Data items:
----------

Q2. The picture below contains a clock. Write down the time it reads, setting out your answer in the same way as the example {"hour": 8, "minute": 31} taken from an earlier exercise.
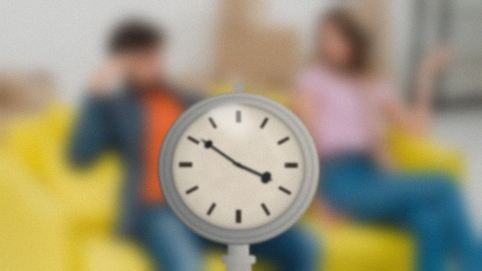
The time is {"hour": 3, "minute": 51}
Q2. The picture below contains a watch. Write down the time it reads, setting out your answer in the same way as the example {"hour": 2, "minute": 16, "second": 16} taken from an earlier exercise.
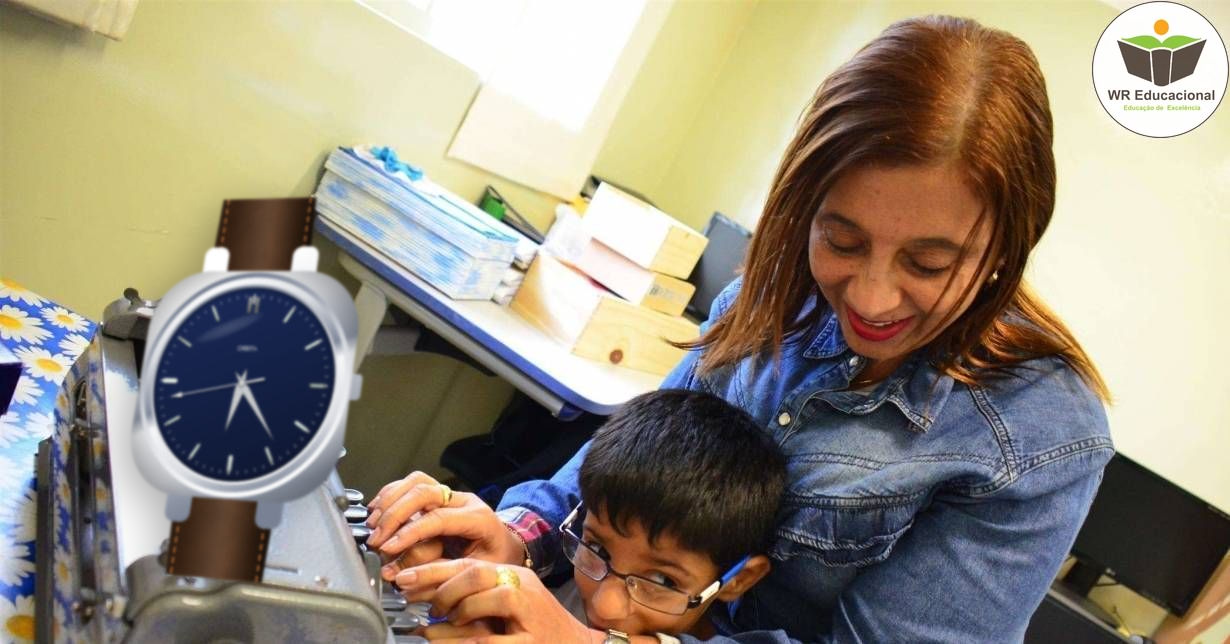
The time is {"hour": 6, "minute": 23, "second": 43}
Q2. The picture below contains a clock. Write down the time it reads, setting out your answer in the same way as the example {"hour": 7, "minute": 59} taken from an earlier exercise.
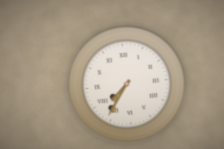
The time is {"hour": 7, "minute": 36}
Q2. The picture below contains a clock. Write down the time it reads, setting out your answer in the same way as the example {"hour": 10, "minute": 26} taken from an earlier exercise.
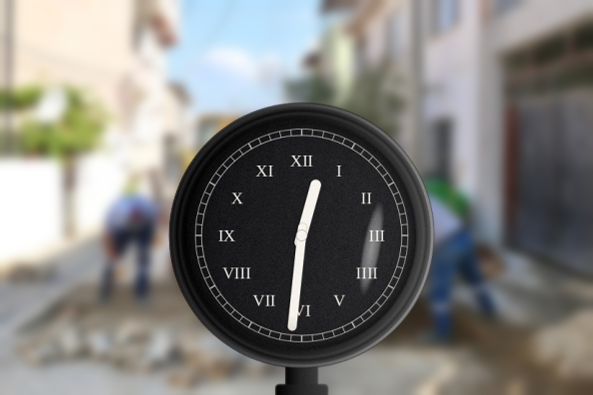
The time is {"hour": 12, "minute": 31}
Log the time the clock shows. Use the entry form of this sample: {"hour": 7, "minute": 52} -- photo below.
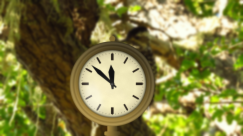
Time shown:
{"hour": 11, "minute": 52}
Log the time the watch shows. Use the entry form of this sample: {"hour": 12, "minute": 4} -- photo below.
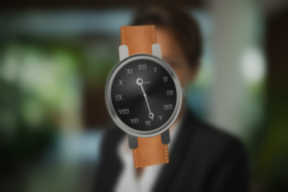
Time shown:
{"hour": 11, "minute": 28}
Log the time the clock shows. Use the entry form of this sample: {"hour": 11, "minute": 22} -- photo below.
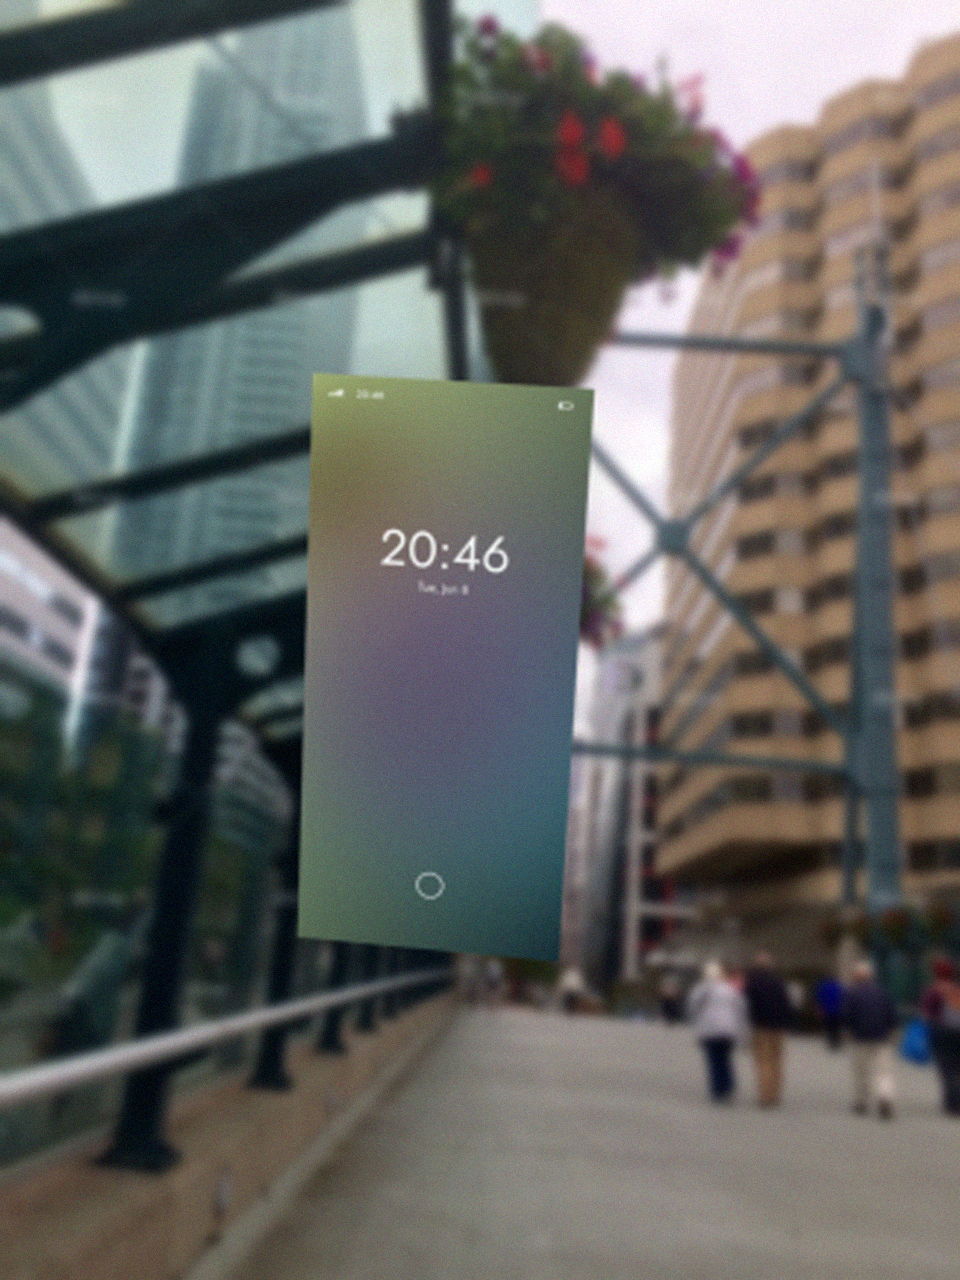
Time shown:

----------

◆ Given instruction ◆
Reproduce the listing above word for word, from the line containing "Log the time the watch" through the end of the listing, and omit the pictures.

◆ Output for this exercise ◆
Log the time the watch shows. Use the entry form of this sample: {"hour": 12, "minute": 4} -- photo below.
Time shown:
{"hour": 11, "minute": 28}
Log the time the clock shows. Use the entry form of this sample: {"hour": 11, "minute": 22} -- photo below.
Time shown:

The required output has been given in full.